Activity:
Output everything in the data exactly, leaving the pictures out.

(Extracted records)

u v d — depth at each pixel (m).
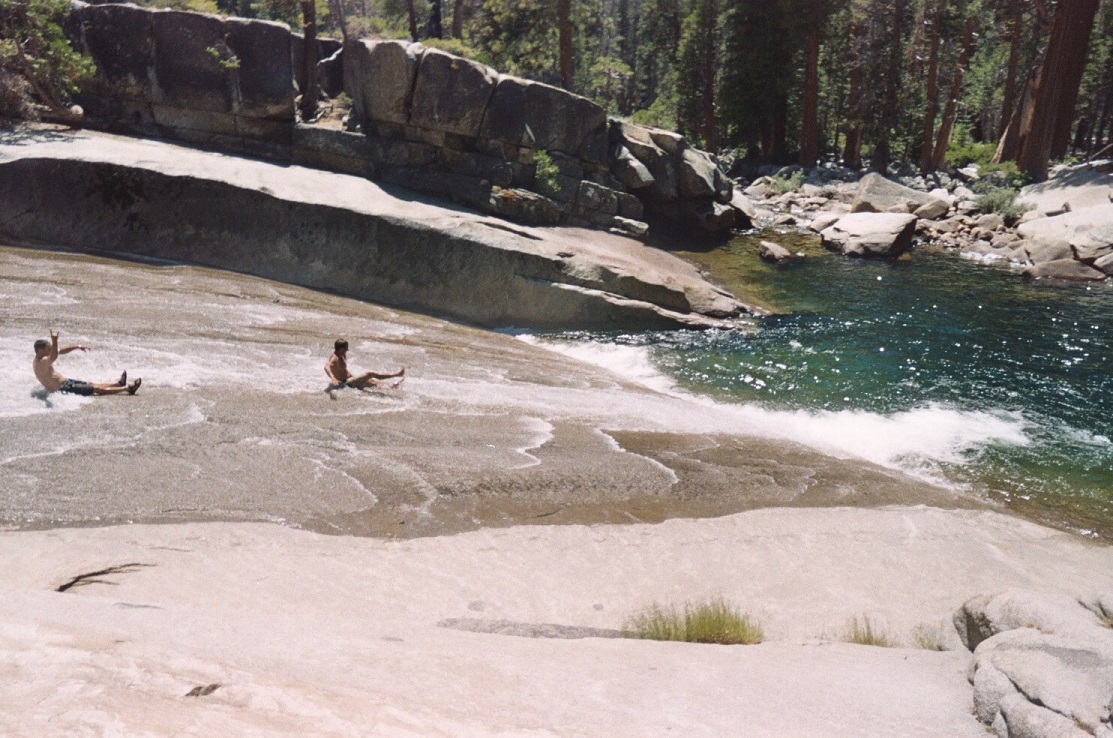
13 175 18.75
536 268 19.27
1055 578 8.91
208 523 8.26
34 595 4.68
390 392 12.45
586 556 8.62
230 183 19.02
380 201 20.03
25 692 2.44
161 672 2.88
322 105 23.88
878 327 20.05
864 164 49.81
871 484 11.27
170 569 7.26
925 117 45.19
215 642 3.97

(End Extracted records)

Response to this exercise:
u v d — depth at each pixel (m).
13 175 18.75
536 268 19.27
1055 578 8.91
208 523 8.26
34 595 4.68
390 392 12.45
586 556 8.62
230 183 19.02
380 201 20.03
25 692 2.44
161 672 2.88
322 105 23.88
878 327 20.05
864 164 49.81
871 484 11.27
170 569 7.26
925 117 45.19
215 642 3.97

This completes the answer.